こんな状況で、あいつが俺の部屋でのんびりしているとは、思えないから。
俺の目の前で、夏川が藤沢へ電話をかける。
と。
すぐ側で、スマホの着信音が鳴り響いた。
俺のスマホじゃない。
悠木のスマホでもない。
鳴っているのは、もちろん・・・・
「・・・・藤沢っ?!」
スマホを耳に当てたまま、夏川は目を見開いて俺の背後を見つめている。
振り返ると。
鳴り響くスマホを手にした藤沢が、バツの悪そうな顔をして、そこに立っていた。
「じゃ、そーゆー訳で」
悠木を促し、俺は立ち上がる。
「あとは2人でちゃんと話せ。俺達、部屋にいるから」
立ったままの藤沢を俺が座っていた椅子に座らせ、俺は悠木と一緒に部屋に向かった。
「大変だったな」
「うん」
部屋に入るなり、悠木は大きな深呼吸を数回繰り返していた。
泣いた夏川なんて、俺だって見た事が無い。
悠木だってきっと、初めてだっただろう。
しかも、おそらく恋愛関係に疎い悠木は、突然の夏川の相談に、相当困ったに違いない。
「疲れただろ。
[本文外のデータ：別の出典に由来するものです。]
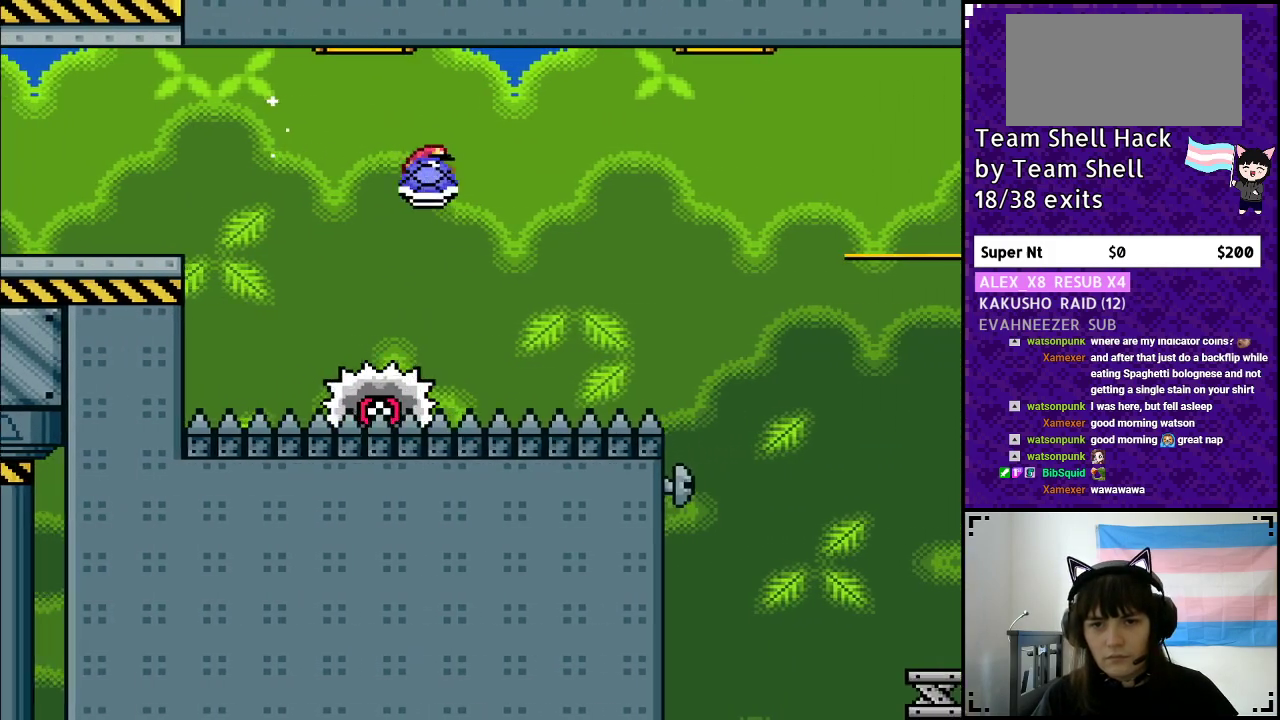
{"buttons": ["Y", "DPAD_RIGHT"], "events": [[17, "DPAD_LEFT", "down"], [150, "DPAD_LEFT", "up"], [150, "DPAD_UP", "down"], [167, "DPAD_UP", "up"], [217, "DPAD_RIGHT", "down"], [317, "A", "up"], [367, "DPAD_RIGHT", "up"], [483, "DPAD_RIGHT", "down"]]}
少し寝てけよ」
と言って悠木を見れば、悠木は既にダサメガネを外し、マイ枕を手にして俺を見ていた。
「・・・・だよな、うん」
「うん」
「じゃ、俺も・・・・」
精神的に疲れて、俺もベッドに横になろうとしたのだが。
「しじょーは、勉強」
「ええっ?!」
「英語、全然できてない」
「・・・・あ~・・・・」
仕方なく、英語の教科書と参考書を手に、悠木の隣で勉強を始める。
ほどなくして、悠木の小さな寝息が聞こえてきた。
俺も、寝たいんだけど、なぁ・・・・
でも、確かにおみくじに書いてあったな。
【継続を怠るなかれ】って。
「はぁ・・・・」
藤沢と夏川の事が気になりながらも、俺はあくびを噛み殺しながら、悠木先生の指示通りに英語の勉強を続けたのであった。